### Trecho da página:
======

Enterro e velório de juíza Patrícia Lourival Acioli: mal-estar entre colegas da Justiça e comoção em moradores da cidade

Guilherme Amado

Enterro da juíza Patricia AcioliFoto: Domingos Peixoto

Nesta sexta-feira, quem prestasse atenção apenas ao desfile de desembargadores, juízes, promotores e advogados de diversas áreas, presentes ao velório e ao enterro da juíza Patrícia Lourival Acioli, poderia achar que se tratava de um julgamento. Um observador mais atento, porém, poderia perceber que, entre as 450 pessoas presentes ao Cemitério de Maruí, no Barreto, em São Gonçalo, estavam, além de amigos e familiares, o povo da cidade, envolvido nas milhares de decisões da juíza ao longo dos 11 anos em que estava à frente da 4ª Vara Criminal.
Pessoas como a doméstica Tereza Cristina Escola de Faria, mãe de um jovem assassinado em 2008 por um tenente da PM em São Gonçalo. A última vez que estiveram juntas foi na quarta-feira. Na véspera, Patrícia havia condenado o policial pelo crime da morte do filho de Tereza:
— Ela sempre abriu as portas para mim. Não tem gente em São Gonçalo que não conheça a doutora Patrícia.
Patrícia Acioli, quando era juíza da 2ª Vara de Menores
Patrícia Acioli, quando era juíza da 2ª Vara de MenoresFoto: Frederico Rozario / Arquivo O Globo
A notícia da morte vai demorar a ser digerida entre as togas da Justiça fluminense. Em uma academia de Niterói, onde juízes costumam malhar, a notícia fez bicicletas ergométricas pararem:
— Fiquei duas horas em frente à TV, boquiaberto — comentou um dos juízes.
Hoje vivendo novo relacionamento, Patrícia havia sido casada duas vezes, primeiro com um advogado e depois com o cabo da PM Marcelo Poubell. Deixou três filhos: criava o filho do primeiro marido, com quem teve mais duas meninas.
Descrita como idealista, ficou conhecida pelas penas contra integrantes de grupos de extermínio, milicianos e policiais envolvidos em crimes. Era impulsiva.
Em audiências, costumava exigir silêncio ou pedir que advogados de defesa e defensores deixassem o tribunal. O jeito duro foi bem resumido pela doméstica Tereza:
— Com ela, não tinha conversa. Era firme e direta.
Juíza condenou 60 policiais
Embora tenha mandado para a prisão 60 policiais — só no período em que foi a juíza criminal de São Gonçalo —, Patrícia era respeitada dentro da própria polícia. A presença do coronel da PM Marcus Jardim no Cemitério de Maruí era prova disso:
— Era minha amiga. Fazia um trabalho importante contra marginais aqui.

======

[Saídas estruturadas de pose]
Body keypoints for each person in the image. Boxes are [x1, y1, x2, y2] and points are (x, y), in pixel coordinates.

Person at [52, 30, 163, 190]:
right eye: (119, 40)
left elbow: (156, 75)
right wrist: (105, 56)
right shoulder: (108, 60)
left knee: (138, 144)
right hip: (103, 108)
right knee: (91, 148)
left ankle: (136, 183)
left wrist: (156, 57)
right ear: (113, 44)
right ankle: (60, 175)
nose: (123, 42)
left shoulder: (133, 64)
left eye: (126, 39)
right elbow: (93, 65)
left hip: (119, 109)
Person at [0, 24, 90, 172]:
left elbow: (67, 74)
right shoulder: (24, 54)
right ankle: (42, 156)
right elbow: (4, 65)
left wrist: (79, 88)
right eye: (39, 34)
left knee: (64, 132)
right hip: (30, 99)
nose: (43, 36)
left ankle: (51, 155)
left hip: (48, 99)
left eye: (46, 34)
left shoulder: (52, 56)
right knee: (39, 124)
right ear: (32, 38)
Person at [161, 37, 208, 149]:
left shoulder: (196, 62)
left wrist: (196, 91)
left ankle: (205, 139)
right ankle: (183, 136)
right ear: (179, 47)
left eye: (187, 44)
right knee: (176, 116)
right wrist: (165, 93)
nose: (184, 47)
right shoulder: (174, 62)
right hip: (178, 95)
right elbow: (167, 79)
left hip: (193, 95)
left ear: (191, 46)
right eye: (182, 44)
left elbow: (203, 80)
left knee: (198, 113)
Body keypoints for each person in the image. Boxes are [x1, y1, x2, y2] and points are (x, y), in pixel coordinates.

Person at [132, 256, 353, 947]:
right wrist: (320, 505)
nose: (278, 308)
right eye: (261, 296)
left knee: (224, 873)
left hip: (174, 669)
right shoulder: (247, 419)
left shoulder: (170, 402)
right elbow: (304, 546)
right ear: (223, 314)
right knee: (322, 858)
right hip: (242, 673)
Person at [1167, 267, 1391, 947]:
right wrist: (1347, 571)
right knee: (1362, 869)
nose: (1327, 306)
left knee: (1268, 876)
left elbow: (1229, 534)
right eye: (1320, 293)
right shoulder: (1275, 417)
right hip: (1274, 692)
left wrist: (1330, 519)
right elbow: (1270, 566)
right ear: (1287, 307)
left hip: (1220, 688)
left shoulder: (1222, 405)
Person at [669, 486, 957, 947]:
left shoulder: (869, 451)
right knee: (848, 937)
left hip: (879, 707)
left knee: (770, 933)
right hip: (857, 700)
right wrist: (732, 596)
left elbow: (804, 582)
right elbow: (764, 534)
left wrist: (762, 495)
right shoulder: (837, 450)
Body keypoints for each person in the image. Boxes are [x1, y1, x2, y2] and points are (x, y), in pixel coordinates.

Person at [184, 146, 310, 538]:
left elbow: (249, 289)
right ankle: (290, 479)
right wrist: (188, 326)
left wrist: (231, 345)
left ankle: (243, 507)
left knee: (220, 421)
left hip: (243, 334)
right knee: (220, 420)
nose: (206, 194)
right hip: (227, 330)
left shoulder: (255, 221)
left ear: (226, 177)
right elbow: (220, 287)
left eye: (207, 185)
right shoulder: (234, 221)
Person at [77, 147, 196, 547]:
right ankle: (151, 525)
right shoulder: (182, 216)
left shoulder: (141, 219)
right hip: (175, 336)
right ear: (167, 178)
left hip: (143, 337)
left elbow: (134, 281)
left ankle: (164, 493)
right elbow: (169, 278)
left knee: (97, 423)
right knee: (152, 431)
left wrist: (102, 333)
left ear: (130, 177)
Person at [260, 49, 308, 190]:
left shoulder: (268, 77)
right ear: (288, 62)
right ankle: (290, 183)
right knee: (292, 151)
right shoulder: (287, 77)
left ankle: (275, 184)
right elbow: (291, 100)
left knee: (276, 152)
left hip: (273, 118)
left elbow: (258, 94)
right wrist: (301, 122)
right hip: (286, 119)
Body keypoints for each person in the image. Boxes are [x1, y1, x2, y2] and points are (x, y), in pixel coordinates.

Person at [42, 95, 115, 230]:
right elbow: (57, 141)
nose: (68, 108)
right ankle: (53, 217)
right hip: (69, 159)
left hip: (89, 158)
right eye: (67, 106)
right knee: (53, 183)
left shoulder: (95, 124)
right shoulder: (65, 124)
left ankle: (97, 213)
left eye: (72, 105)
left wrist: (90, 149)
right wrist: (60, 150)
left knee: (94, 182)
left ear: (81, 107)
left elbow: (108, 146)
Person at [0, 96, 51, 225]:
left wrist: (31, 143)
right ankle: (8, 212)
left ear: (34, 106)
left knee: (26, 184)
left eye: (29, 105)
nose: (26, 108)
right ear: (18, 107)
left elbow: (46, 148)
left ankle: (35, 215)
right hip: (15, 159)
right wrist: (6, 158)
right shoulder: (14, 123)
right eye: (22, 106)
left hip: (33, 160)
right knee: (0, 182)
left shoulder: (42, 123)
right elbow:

======

### Problema 1:
Traduza para o inglês a seguinte frase da matéria sobre a juíza Patrícia Acioli: "Descrita como idealista, ficou conhecida pelas penas contra integrantes de grupos de extermínio, milicianos e policiais envolvidos em crimes."
### Problema 2:
Reproduza literalmente, da matéria sobre a juíza Patrícia Acioli, o trecho que vai de "Descrita como idealista, ficou" até "crimes. Era impulsiva.".

### Resposta do exercício 1:
Described as idealistic, she became known for the sentences she handed down against members of death squads, militia members, and police officers involved in crimes.

### Resposta do exercício 2:
Descrita como idealista, ficou conhecida pelas penas contra integrantes de grupos de extermínio, milicianos e policiais envolvidos em crimes. Era impulsiva.